Tuesday, September 27, 2016

Zero Points

From time to time on you strolls through your midtown residential neighborhood, you come  upon a series of hieroglyphics, spray painted on the street or surrounding curbing, a combination of blue and red letters and numbers, at once mysterious and reminiscent of your younger days, when almost any excuse for a treasure map would do.

These graffiti remain for about a week, whereupon the surrounding area is barricaded, strange vehicles with insect-like protuberances scurry about the street, and a cadre of men, many of whom carry clip boards, stand about in small clots, swearing, pointing, and adjusting their hard hats against the overhead sun.

Thee crews arrive, by your reckoning, at seven, often carrying steaming cups of coffee. Were you to return around noon or one, you'd find odd-shaped trenches, exposing the various layers of soil, sand, gravel, and even traces of the previous paving surfaces that make up the city's thoroughfares. 

Such visions remind you of a high school class in physiology, where an earnest teacher with a French accent tried to impress upon you the need for memorizing the names of the layers of skin, ancillary to recognizing their varied appearances. This made sense to a dear friend and classmate, who already knew he wished to be a doctor. 

You, who wished to become a writer, could see no value in memorizing layers of skin, devoting your efforts instead to memorizing Shakespeare's Sonnet No. 18. This did not do well for you in physiology tests, but what girl could resist being compared to a summer's day? Or, once again, so you thought at the time.

Were you to return to the area at 3:30, the hour when all city- and state-funded construction operations ceased, you'd find the hieroglyphics and trenches gone, replaced by some matte-finish black conglomerate, reminding you this time of visits to dentists, who seemed determined to do to previous excavations what had been done in the streets, replacing them with a smoother, more durable protective finish.

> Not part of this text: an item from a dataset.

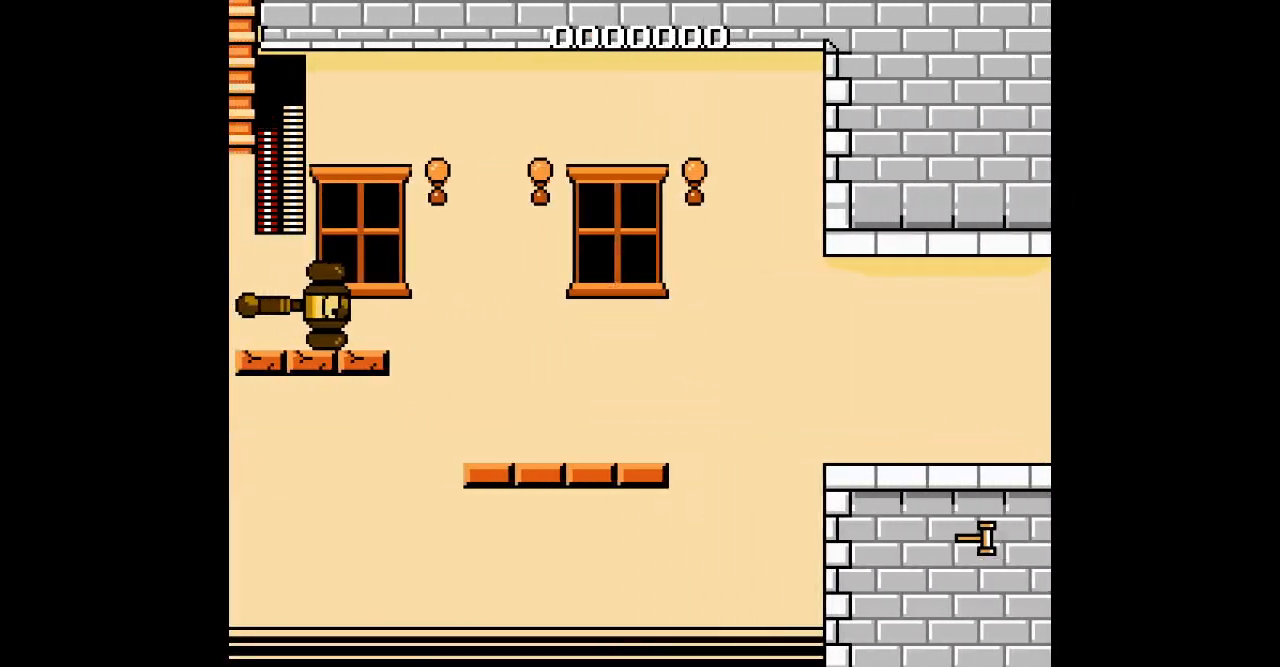
{"dt_ms": 500, "buttons": ["R3", "DPAD_DOWN", "DPAD_LEFT"], "events": [[67, "DPAD_LEFT", "down"], [83, "DPAD_DOWN", "down"], [433, "R3", "down"]]}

Not long ago, you came upon a man who was applying such hieroglyphics to the street, a spray can of red in his right hand, with which he applied a series of numbers, and a spray can of blue paint, with which he'd earlier drawn two arrows. Overcoming your impulse to ask the man if he'd nourished dreams of becoming another Banksy, you reflected a sincere curiosity about his part in the decision tree whereby a zit or other flaw was reported, brought to official notice, then plans were scheduled for what the man called "a resurface."

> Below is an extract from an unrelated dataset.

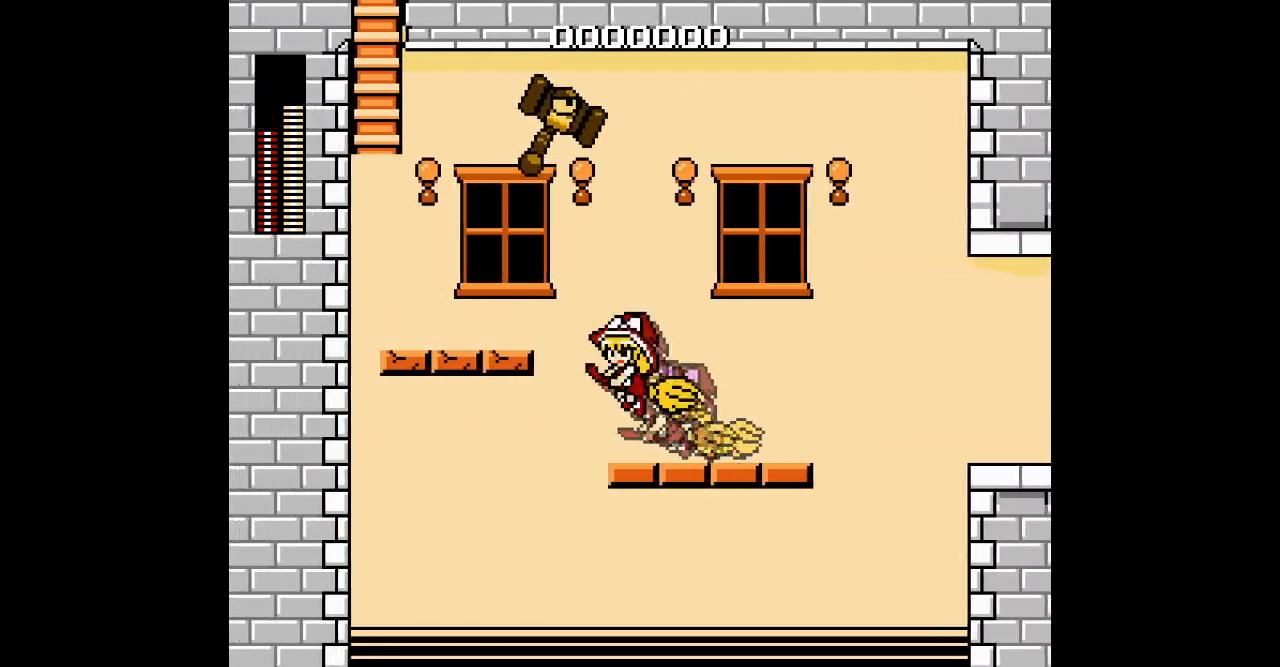
{"dt_ms": 1000, "buttons": ["R3", "DPAD_UP", "DPAD_LEFT"]}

As to the numbers and symbols, the mention of them required your non-Banksy to remove his hard hat, wipe his brow, and reflect on surveyor's transits, and such arcana as plate levels, meets and bounds, add tapes, and fucking zero points, which you supposed held some special pain for your informant. You were introduced to any number of terms, and then told that Santa Barbara was about as fucked up as a city could be as a consequence of some nineteenth-century surveyors having an overly familiar relationship with sour mash bourbon.

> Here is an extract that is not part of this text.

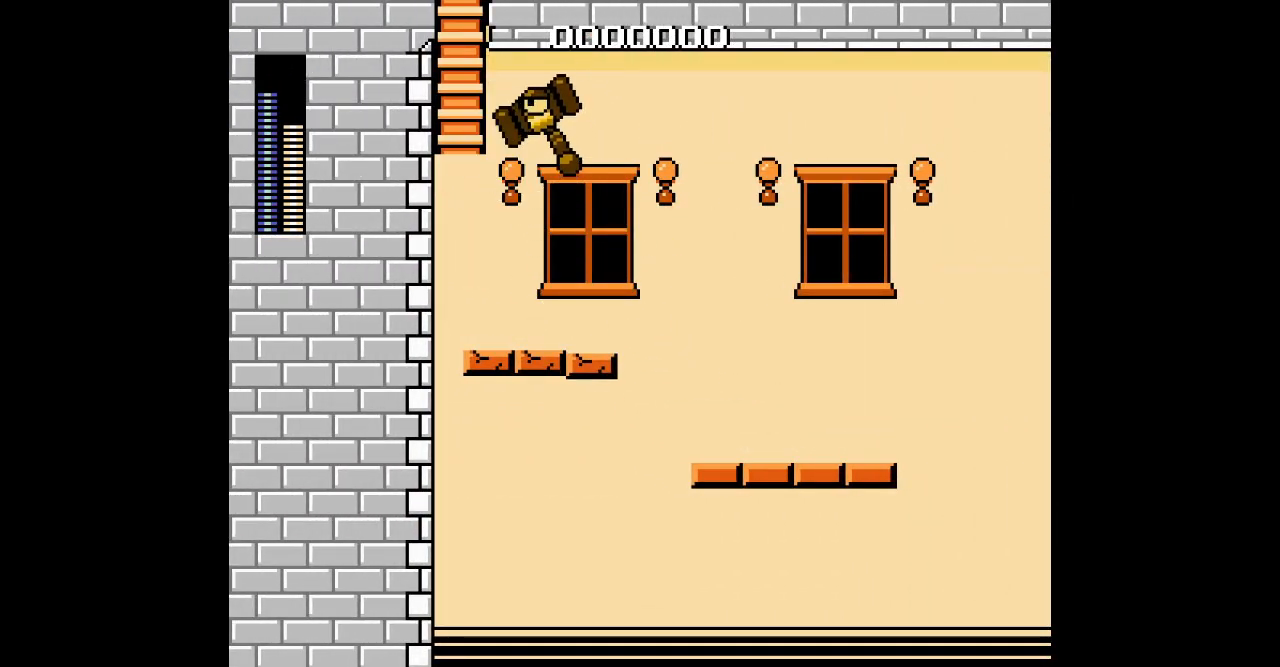
{"dt_ms": 500, "buttons": ["DPAD_UP", "DPAD_RIGHT"], "events": [[117, "R3", "up"], [300, "DPAD_LEFT", "up"], [483, "DPAD_RIGHT", "down"]]}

Such urban mythology and, credit where credit is due, legends stir your heart, and for as long as he was willing, you listened to your man. Not saying, he said, that other cities aren't a surveyor's nightmare, but you take yourself to Utah, where them LSD folks--"You mean LDS," you said.  Whatever. They know how to lay out a city. They got their aliquots separate from their bark scribes, and you sure don't see them blazing.

The better part of five minutes passed, while you were buried under a flurry of surveying terms and concepts, interrupted by another man, with a clip board and a chewed-upon cigar, who wondered, You gonna finish up over there so we can get to Dunkin' Donuts?

You did get the story from him, since he sensed you were not anything you shouldn't be, that more than once, a wrong hole had been excavated, re-packed, and resurfaced. This gave you the rest of your walk to consider the existential meaning of not being what you shouldn't be.

The best you could do was recall times when, as an editor, you'd made editorial hieroglyphics on a manuscript. With no recourse to sour mash bourbon, these were misinterpreted by a writer, who, in effect, resurfaced after laying bare the thoroughfares that make up a manuscript.